Après l’avoir remercié d’avoir « osé » en parlait devant ses camarades qui ne s’étaient pas bousculer pour me répondre, je lui avais expliqué le fond de ma pensée. Je résume : même si la techno évoquée n’était pas très innovante, le problème de son sujet était plutôt qu’il était trop vaste. Si j’avais été lui, j’aurais par exemple abordé le sujet en circonscrivant la problématique au cas de la chaussette dans le Grand Est. 
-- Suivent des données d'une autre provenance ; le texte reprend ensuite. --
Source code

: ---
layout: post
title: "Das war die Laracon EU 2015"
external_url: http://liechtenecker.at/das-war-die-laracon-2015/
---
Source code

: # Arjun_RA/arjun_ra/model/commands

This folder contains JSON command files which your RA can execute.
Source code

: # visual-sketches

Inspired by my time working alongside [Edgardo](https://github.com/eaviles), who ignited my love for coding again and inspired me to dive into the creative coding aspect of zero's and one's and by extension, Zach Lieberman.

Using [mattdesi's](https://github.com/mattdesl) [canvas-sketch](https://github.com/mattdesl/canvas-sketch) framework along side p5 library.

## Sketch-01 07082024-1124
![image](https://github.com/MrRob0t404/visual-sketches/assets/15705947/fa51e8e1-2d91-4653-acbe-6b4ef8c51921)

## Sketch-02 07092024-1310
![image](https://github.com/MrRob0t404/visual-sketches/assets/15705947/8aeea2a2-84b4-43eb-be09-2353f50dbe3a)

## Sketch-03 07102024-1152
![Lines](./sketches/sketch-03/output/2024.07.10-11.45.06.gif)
Cela l’aurait forcé à étudier le marché de la chaussette et des fabricants, notamment Labonal implanté à Dambach-la-Ville, de voir comment, par qui et où ils distribuent leurs produits, d’étudier également le mix communication de ce marché précis du textile, pour alors proposer des pistes d’optimisation du référencement géolocalisé sur les moteurs de recherche et les réseaux sociaux. 

Oser s'assumer


Je leur ai également expliqué que s’il avait fait cela, il aurait pu promouvoir son article ensuite auprès du groupement des agences de communication et de webmarketing, auprès de groupements du textile nationaux et locaux, auprès du Maire de Dambach-la-Ville, ainsi qu’auprès du DG, du DRH et du DirCom de Labonal. Et il aurait même pu ajouter sur son CV une vraie ligne décrivant son étude, cliquable vers son article. 

Oser être soi-même


Cette problématique que j’appelle également la crise d’adolescence professionnelle (quand est-ce qu’un étudiant apprenant va devenir un adulte sachant à l’aise dans ses baskets ?) a été à l’origine d’un talk que j’avais développé pour le TEDx de La Rochelle en 2016 : Le Permis d’être soi-même

En résumé, j’expliquais que le Permis d’être soi-même s’obtient à condition d’avoir passé quatre étapes dans l’ordre : le permis de rêver ; le permis de se planter ; le permis de réussir ; le permis de s’assumer.

Ce matin d'avril 2020, profitant du confinement pour corriger des dossiers étudiants, j'ai pu me rendre compte que ce Permis restait vraiment d'actualité et que je n'ai pas fini de partager ce message.